Вслед за Дамбой в Алари стали появляться и другие бывшие солдаты, как демобилизованные, так и дезертиры. Последним пришлось, однако, скрываться в глухих селениях в тайге, так как на территории Иркутской губернии, в том числе и в Западной Бурятии, начали действовать военно-полевые суды правительства Керенского.
С Северо-Западного фронта дезертировал Герасим Гаврилов, друг моего дяди, тоже батрак. Родители Герасима жили очень бедно, и, когда началась война, он пошел на фронт вместо сына мельника из улуса Иреть. Это дало ему возможность поддержать родителей.
Герасим год пробыл на фронте, а затем дезертировал. В сентябре 1917 г. он поздно вечером заявился к нам и рассказал о своих похождениях.
На какой-то маленькой железнодорожной станции Герасим заметил в тупике длинный воинский эшелон из товарных и санитарных вагонов. Неожиданно из одного товарного вагона его окликнул солдат на костыле:
— Ты не из иркутских бурят будешь?
Герасим, заикаясь от волнения, ответил:
— Да, из улуса Зоны… Недалеко от станции Кутулик.
Солдат с трудом вылез из вагона и бросился обнимать Герасима. Оказалось, что он родом из Залари и в Зоне ему приходилось бывать часто.

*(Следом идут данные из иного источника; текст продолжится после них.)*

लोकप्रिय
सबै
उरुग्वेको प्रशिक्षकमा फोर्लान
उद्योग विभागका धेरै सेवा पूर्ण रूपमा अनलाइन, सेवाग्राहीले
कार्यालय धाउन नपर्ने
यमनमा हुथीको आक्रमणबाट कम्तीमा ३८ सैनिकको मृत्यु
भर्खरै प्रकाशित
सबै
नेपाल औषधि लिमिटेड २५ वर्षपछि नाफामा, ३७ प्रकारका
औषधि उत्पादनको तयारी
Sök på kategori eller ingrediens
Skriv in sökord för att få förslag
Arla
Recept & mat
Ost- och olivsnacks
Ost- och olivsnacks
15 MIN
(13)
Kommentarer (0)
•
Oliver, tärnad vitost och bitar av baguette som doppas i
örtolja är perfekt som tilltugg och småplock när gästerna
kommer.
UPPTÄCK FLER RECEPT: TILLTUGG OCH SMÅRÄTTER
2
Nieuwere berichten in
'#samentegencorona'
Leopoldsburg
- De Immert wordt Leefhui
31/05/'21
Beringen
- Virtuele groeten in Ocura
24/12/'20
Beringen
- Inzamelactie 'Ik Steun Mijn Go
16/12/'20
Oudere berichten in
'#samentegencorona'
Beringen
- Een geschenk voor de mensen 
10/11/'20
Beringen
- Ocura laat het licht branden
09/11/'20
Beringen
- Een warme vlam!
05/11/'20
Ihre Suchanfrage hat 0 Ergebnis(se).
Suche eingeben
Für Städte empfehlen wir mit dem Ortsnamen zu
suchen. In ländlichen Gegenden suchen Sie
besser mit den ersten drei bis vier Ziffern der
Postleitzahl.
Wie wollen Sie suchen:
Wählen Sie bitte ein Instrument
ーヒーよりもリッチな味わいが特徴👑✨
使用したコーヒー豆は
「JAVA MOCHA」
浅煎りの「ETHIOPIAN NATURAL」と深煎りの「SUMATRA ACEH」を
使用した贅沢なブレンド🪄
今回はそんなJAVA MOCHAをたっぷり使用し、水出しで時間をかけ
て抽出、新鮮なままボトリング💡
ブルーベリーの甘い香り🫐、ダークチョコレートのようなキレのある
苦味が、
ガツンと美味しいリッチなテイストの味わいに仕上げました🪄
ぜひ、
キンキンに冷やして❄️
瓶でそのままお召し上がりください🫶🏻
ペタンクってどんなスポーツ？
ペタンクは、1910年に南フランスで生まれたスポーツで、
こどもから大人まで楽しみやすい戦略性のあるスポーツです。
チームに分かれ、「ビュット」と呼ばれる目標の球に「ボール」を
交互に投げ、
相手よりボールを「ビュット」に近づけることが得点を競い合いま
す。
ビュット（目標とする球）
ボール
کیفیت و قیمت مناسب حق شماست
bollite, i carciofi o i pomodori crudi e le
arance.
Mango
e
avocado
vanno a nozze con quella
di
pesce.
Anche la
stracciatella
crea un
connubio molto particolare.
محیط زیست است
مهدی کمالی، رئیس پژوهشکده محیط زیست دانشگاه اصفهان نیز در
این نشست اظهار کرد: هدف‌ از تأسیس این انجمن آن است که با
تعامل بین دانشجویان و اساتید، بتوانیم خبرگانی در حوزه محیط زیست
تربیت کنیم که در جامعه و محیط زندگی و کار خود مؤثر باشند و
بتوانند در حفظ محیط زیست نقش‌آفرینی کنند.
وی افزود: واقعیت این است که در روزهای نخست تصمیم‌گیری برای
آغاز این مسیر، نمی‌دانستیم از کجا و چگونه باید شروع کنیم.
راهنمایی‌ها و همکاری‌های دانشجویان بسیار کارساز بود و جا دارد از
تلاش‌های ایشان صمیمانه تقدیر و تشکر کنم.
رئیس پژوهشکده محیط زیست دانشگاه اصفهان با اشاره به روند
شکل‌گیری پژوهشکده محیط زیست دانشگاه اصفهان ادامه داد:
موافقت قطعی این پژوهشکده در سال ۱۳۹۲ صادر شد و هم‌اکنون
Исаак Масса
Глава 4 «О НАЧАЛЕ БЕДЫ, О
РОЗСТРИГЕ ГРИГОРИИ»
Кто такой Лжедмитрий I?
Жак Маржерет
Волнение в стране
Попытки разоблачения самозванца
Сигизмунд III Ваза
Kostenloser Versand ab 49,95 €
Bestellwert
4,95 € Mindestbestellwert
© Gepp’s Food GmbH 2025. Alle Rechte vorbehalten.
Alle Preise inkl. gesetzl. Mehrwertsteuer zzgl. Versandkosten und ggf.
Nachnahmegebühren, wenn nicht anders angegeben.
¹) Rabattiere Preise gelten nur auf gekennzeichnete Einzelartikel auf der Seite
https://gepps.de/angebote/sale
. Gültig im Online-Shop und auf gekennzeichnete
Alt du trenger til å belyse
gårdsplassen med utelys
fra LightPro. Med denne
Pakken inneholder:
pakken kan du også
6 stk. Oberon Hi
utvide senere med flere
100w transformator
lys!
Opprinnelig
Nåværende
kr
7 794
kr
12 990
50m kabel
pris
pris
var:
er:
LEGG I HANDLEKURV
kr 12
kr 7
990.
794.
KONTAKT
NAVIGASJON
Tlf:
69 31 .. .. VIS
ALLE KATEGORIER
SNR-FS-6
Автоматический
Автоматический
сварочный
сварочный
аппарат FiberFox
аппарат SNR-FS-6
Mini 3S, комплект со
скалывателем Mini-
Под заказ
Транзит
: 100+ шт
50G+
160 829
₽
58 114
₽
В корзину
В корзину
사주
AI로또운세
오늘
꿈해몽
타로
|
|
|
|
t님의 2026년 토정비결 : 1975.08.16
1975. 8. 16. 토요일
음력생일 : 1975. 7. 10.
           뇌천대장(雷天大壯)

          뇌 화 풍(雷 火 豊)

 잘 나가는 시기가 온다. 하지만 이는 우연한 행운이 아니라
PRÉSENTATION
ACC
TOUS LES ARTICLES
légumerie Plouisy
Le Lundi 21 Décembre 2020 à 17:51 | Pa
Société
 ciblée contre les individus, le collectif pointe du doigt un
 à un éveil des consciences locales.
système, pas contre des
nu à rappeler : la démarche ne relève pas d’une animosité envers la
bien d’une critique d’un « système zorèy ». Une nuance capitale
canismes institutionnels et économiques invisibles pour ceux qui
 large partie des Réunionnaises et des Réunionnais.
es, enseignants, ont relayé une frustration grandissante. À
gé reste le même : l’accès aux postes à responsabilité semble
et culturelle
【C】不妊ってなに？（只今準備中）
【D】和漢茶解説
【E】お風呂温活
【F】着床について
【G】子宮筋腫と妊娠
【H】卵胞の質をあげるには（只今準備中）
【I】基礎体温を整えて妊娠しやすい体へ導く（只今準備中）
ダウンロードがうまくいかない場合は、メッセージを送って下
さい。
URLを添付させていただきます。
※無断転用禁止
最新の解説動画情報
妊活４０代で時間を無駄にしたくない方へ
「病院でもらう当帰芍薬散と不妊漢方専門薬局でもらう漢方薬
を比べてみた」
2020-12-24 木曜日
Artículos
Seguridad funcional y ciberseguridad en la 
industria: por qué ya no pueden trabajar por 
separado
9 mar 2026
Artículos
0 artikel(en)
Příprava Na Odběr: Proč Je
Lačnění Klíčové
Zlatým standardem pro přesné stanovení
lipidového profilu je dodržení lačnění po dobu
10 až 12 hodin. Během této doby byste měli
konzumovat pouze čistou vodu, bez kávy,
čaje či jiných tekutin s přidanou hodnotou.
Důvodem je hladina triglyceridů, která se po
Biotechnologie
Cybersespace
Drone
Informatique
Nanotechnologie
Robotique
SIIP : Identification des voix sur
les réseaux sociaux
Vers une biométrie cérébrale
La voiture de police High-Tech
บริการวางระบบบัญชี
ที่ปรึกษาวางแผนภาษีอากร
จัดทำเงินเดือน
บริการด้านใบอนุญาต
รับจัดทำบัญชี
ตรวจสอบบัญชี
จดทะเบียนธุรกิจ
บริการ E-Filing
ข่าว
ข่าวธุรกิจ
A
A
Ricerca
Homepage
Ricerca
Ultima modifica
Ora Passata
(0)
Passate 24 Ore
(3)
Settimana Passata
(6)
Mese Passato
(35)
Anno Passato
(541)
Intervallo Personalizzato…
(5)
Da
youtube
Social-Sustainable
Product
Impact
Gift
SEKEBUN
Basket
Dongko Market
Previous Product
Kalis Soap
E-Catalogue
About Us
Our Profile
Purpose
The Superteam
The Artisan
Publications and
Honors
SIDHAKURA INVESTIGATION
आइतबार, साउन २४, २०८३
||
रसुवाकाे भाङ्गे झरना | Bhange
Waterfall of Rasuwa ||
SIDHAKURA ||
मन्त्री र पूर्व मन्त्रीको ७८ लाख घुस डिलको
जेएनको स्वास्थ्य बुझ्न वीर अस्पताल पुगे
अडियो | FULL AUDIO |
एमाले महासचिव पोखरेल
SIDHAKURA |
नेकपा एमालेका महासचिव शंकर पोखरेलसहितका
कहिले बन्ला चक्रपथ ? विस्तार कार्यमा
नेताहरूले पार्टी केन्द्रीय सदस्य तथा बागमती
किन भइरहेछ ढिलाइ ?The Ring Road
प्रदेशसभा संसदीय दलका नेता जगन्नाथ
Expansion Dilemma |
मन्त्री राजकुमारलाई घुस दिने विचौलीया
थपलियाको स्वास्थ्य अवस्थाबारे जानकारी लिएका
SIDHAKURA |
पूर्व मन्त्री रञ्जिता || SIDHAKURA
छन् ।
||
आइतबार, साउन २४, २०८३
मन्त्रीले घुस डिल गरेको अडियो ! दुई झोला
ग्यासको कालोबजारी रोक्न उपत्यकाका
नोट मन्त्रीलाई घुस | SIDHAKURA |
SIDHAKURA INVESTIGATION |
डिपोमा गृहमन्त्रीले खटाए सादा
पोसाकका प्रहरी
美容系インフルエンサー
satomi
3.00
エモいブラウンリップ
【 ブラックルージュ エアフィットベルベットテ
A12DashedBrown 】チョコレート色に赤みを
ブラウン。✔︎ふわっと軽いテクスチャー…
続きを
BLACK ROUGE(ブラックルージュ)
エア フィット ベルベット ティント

Герасим без утайки рассказал солдату о своем дезертирстве. Тот обратился к начальнику эшелона, тоже земляку, и Герасима устроили в теплушке санитарного эшелона. Земляк приказал даже выдать ему старое обмундирование, а сестре милосердия — зачислить в команду выздоравливающих и принять на довольствие.
Эшелон медленно двигался по Сибирской железной дороге. На самых маленьких станциях простаивали часами. Так проходили дни. За это время Герасим стал в эшелоне своим человеком. Через три недели эшелон прибыл в родные места, на станцию Залари.
Здесь начальник эшелона вызвал Герасима к себе, вручил справку о том, что после лечения в госпитале он отпущен в отпуск до особого распоряжения.
Перед рассветом на станции Кутулик Герасим сошел с поезда и бодро зашагал по дороге. Через несколько часов он дошел до окраины шахтерского поселка Головинское, а к вечеру увидел родной улус. Чтобы избежать нежелательных встреч, Герасим вышел к улусу со стороны леса. Дома его с радостью встретили родители.
Вот так и удалось Герасиму Гаврилову благополучно вернуться домой с фронта. Ему не пришлось скрываться в лесах, так как в Бурятии назревали такие события, что местному начальству стало просто не до дезертиров.